Nel 1972 viene trasmesso in mondovisione con un miliardo di spettatori il concerto tenuto alle Hawaii, e si capisce che il re è ancora il re. Il rimettersi in tour di continuo, facendo quasi 150 date all’anno, ha un grosso peso nella vita dell’artista, sia dal punto di vista professionale che personale. L’anno dopo divorzia, frequenta altre donne come raccontato dalla sua fidanzata dell’epoca Linda Thompson, sembra trovare conforto solo nel karate e ha problemi anche legali e di diffamazione con le sue guardie che lo avevano seguito e venerato per decenni.
Verso la fine della sua vita (Elvis si spense a soli 42 anni), il re era diventato quasi una caricatura grottesca di se stesso, appesantito nel fisico e dipendente dai farmaci.
La leggenda
Non vi so spiegare gli ultimi 10 minuti del film, sono incredibilmente toccanti, lascio quindi la parola a Nick Cave, uno dei più magnetici performer che abbiamo viventi, a cui i 10 minuti finali di quel documentario hanno cambiato il concetto stesso di performance per sempre!

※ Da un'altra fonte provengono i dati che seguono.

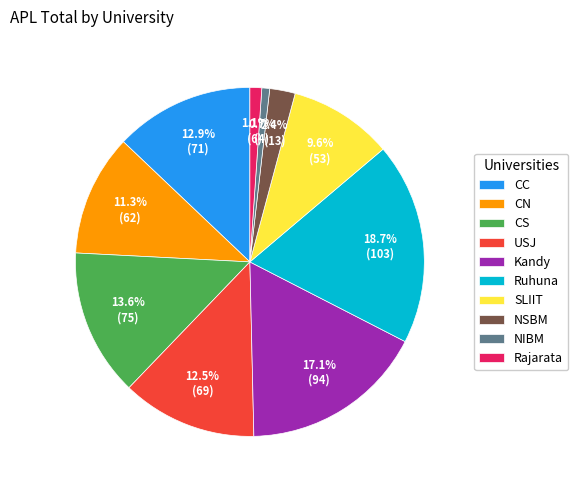

Between CN and CC, which is larger?

CC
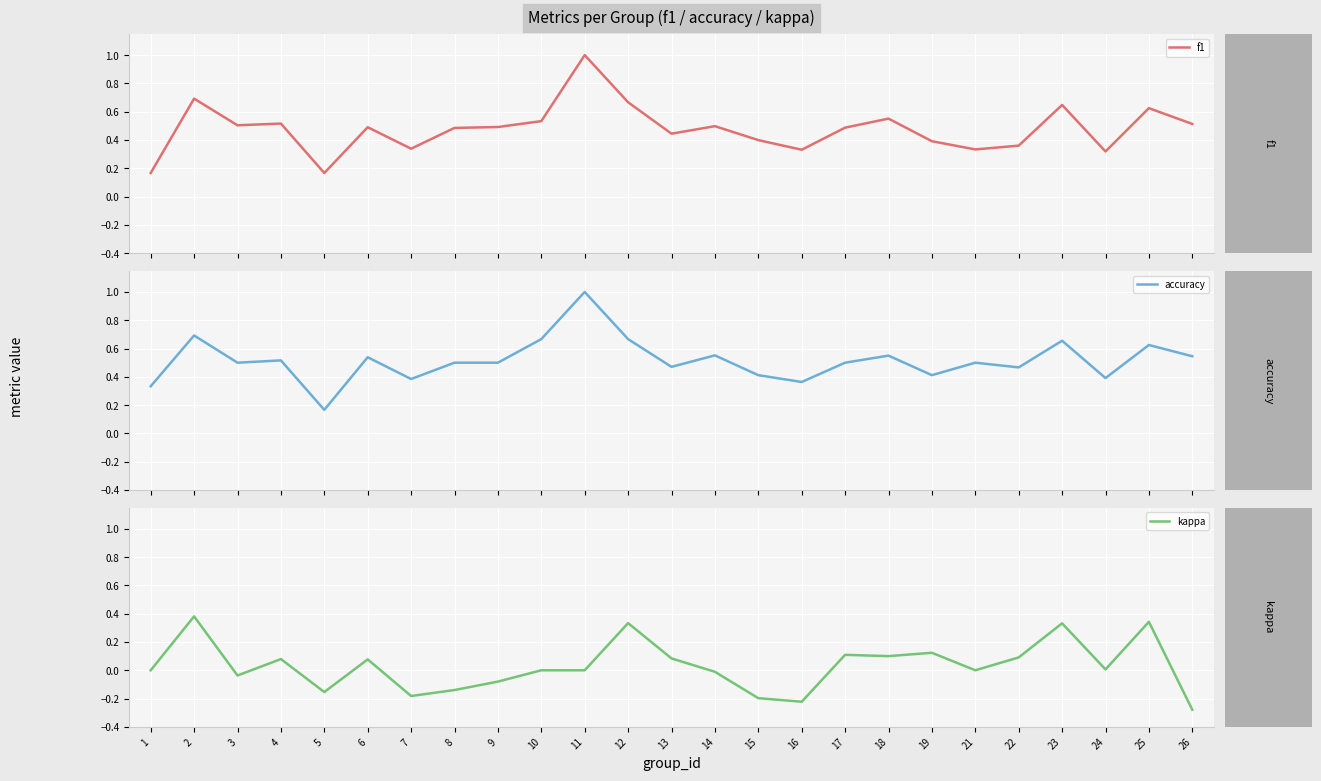

Which series has the largest range (max minus min)?

f1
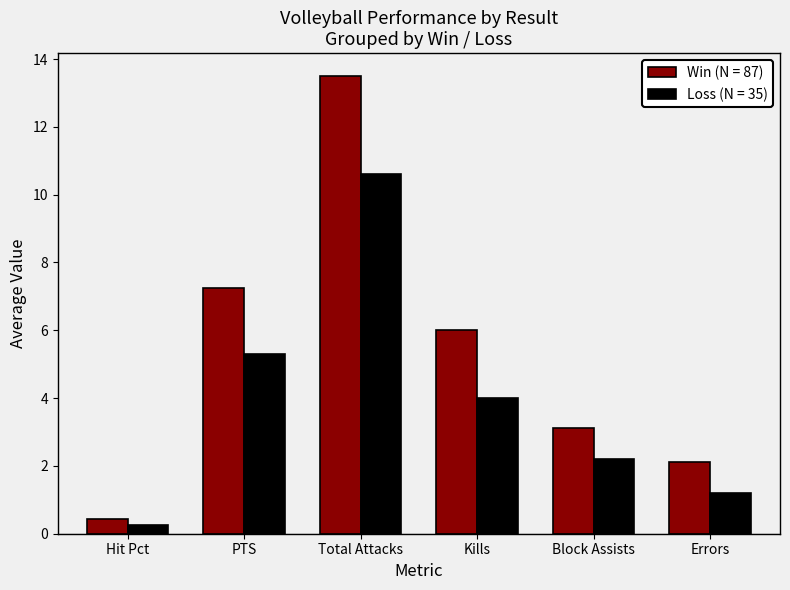

Which label corresponds to the smallest value in the chart?

Hit Pct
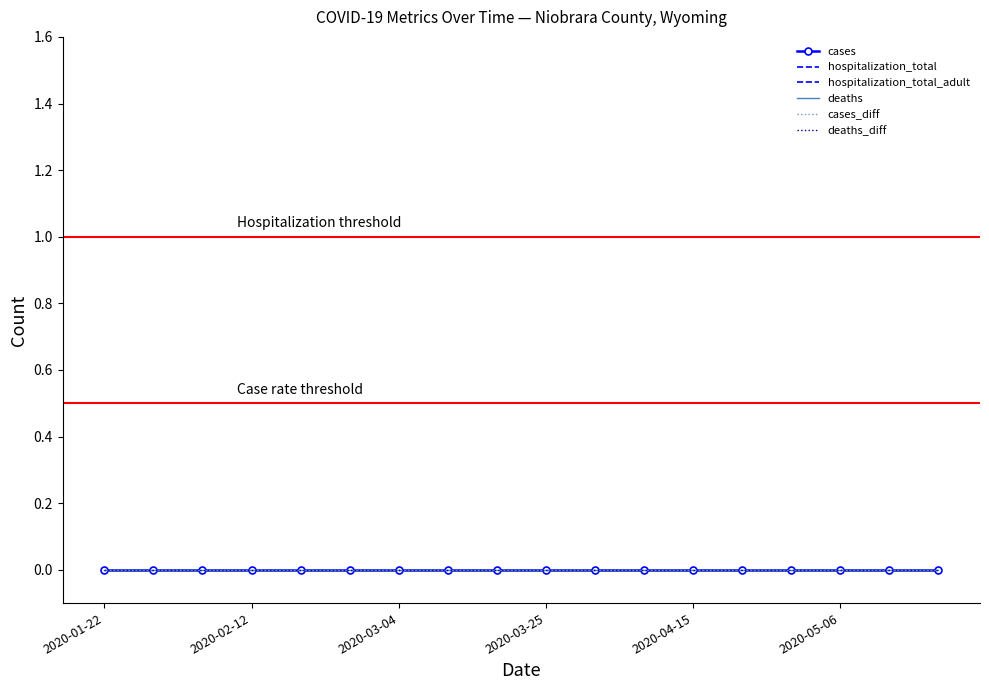

Count the number of categories in the chart.

18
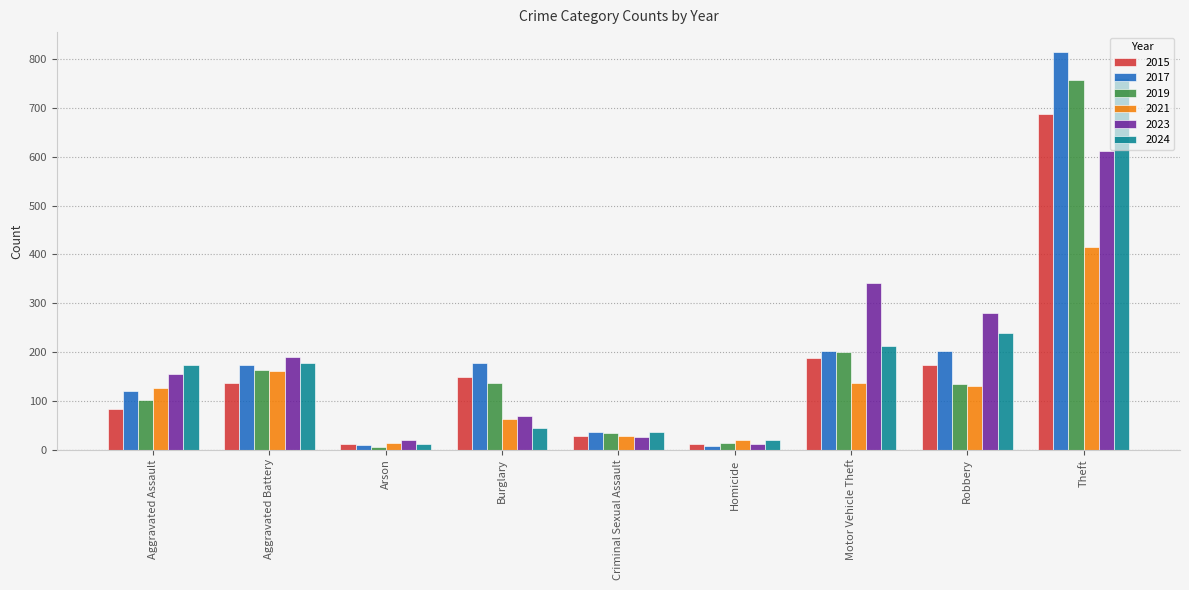

How many series are shown in this chart?

6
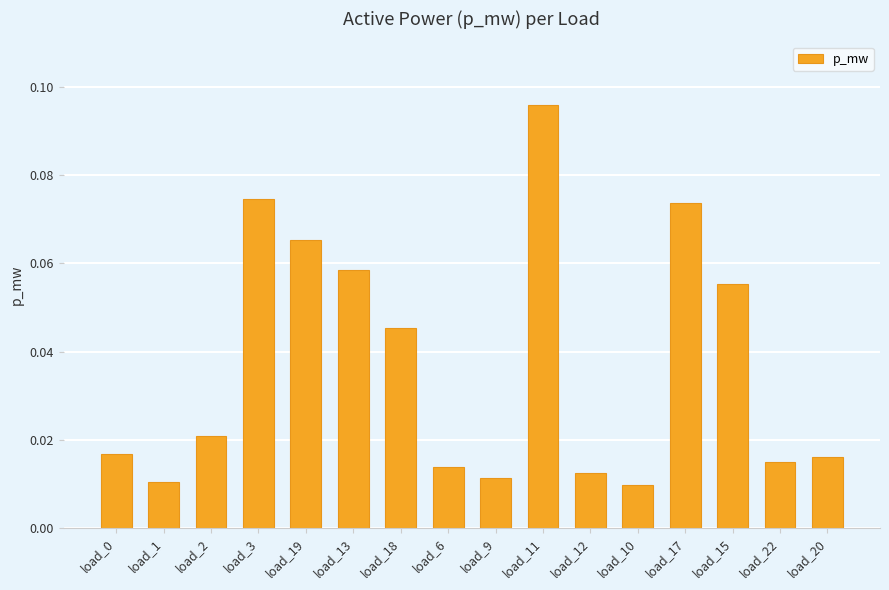

Which has a higher value, load_19 or load_10?

load_19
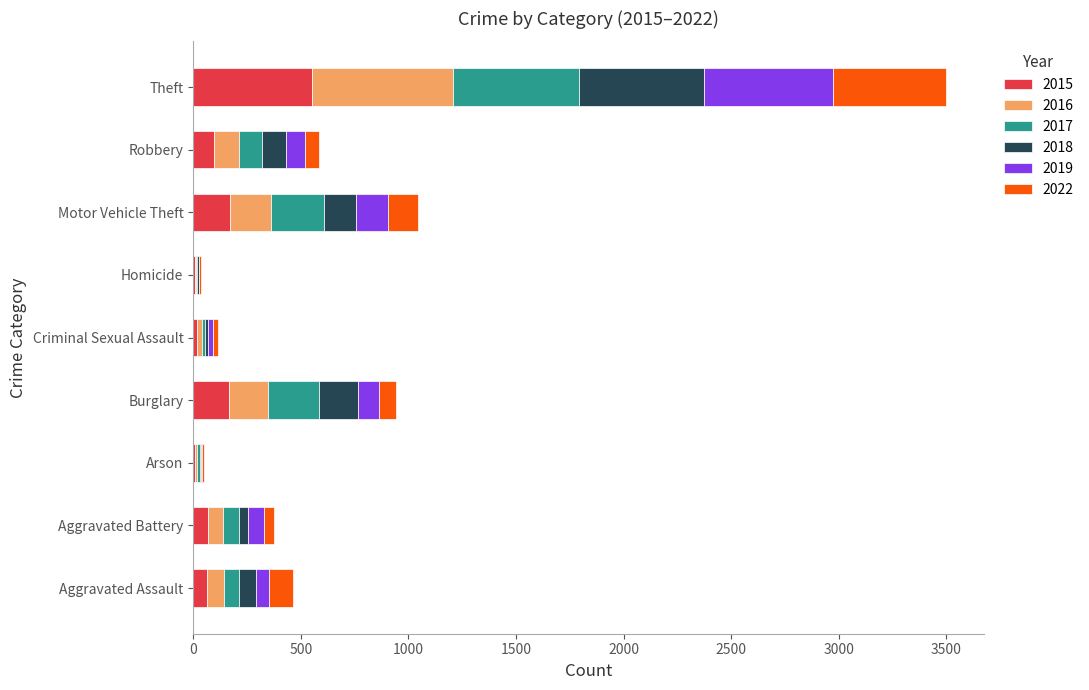

What is the sum of all 2015 values?

1157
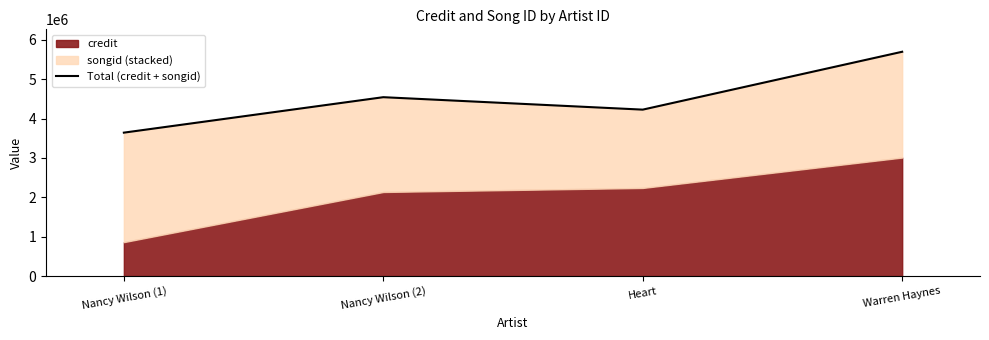

What is the difference between the second highest and minimum values?

900604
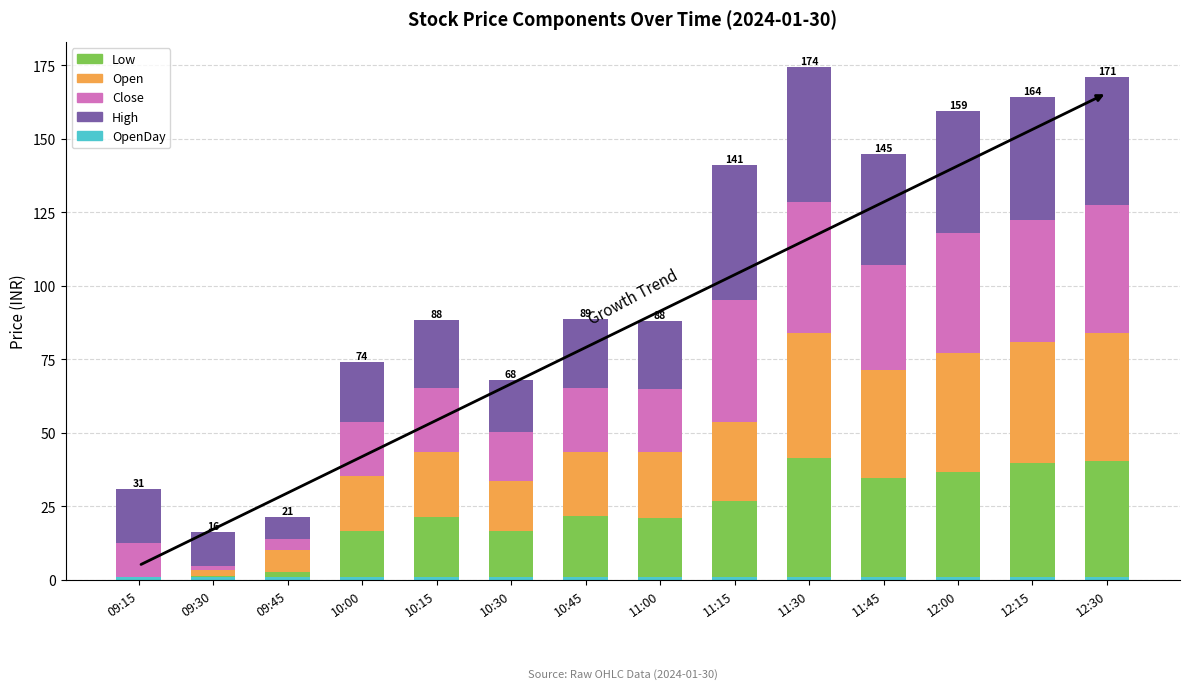

The value of Close at 10:15 is 22.0. True or false?

True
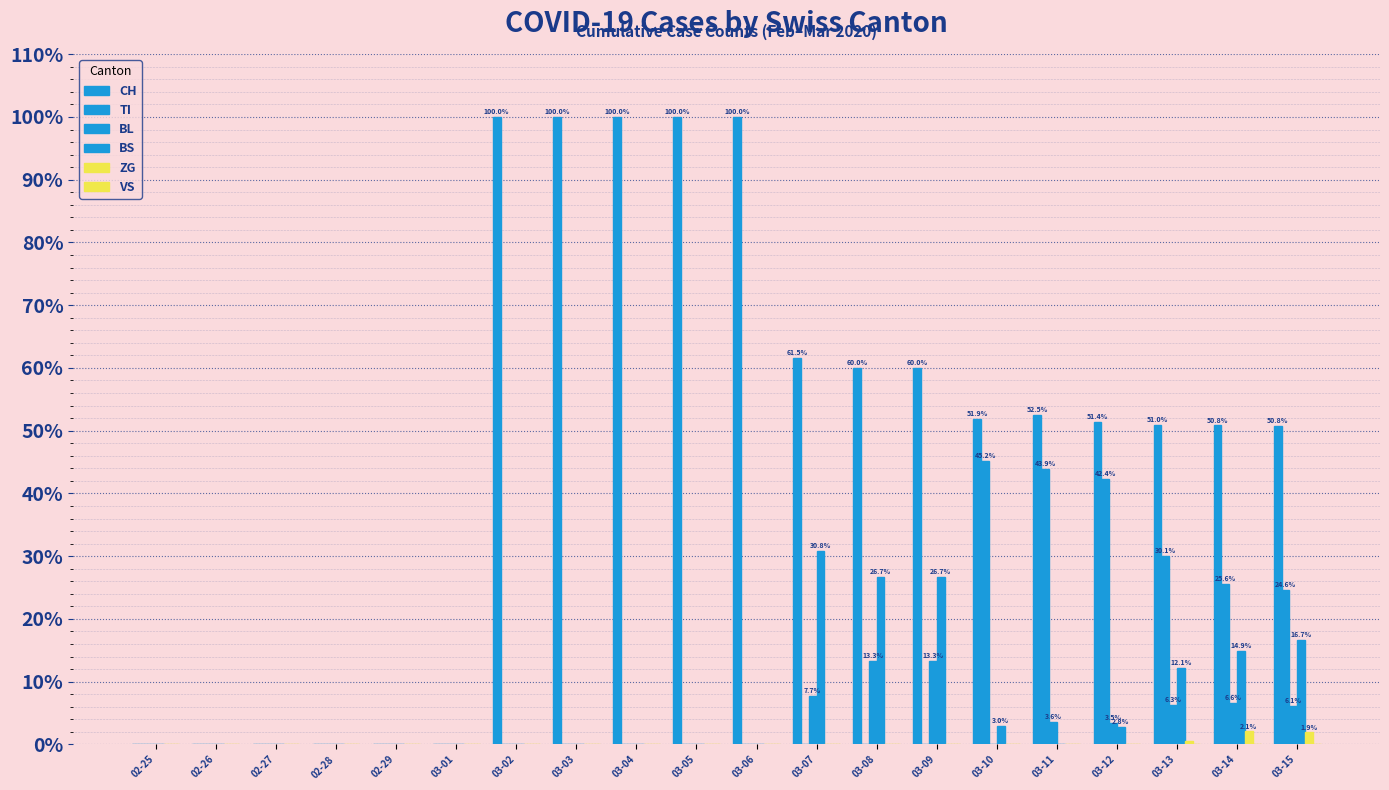

How many groups of bars are there?

20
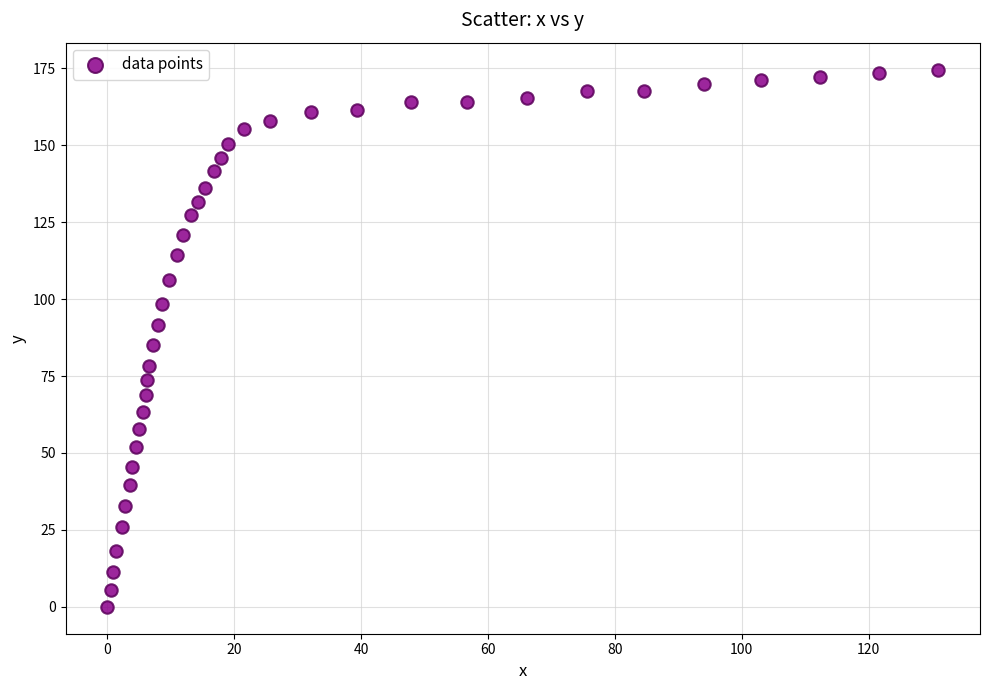

What is the range of Y values (max minus min)?

174.6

“Elvis continued performing until the end. In my eyes, he was some kind of angel; both terribly and awfully human yet divine in his meteoric reach that touched so many hearts. He was fallible and God-like at the same time. He crucified himself on stage in Vegas, at the supper show and the late show, hundreds and hundreds of times. His latter years on Earth were as sad and lonely as any can be, but his Vegas performances were epic triumphs of human transcendence, where the angels looked down on one who had fallen so far, then looked up to where he ascended”.
Traduzione: Elvis ha continuato a esibirsi fino alla fine. Ai miei occhi, era una specie di angelo; sia terribilmente che tremendamente umano ma divino nella sua portata meteorica che toccò così tanti cuori. Era fallibile e simile a Dio allo stesso tempo. Si è crocifisso sul palco a Las Vegas, allo spettacolo serale e all’ultimo spettacolo , centinaia e centinaia di volte. I suoi ultimi anni sulla Terra sono stati tristi e soli come si può essere, ma le sue esibizioni a Las Vegas erano epici trionfi della trascendenza umana, in cui gli angeli guardavano dall’alto in basso uno che era caduto così lontano, poi alzavano lo sguardo verso dove era asceso.
Per leggere l’intero articolo di Nick Cave vi rimandiamo direttamente al suo blog: https://www.theredhandfiles.com/what-does-elvis-mean-to-you/
Il film si conclude con uno degli ultimi concerti che vede Elvis, 6 settimane prima della sua morte, cantare My Way, con una carrellata di immagini sulla sua vita e la sua carriera.
Perché la vita lo abbandonò troppo presto ma la sua voce non lo fece mai.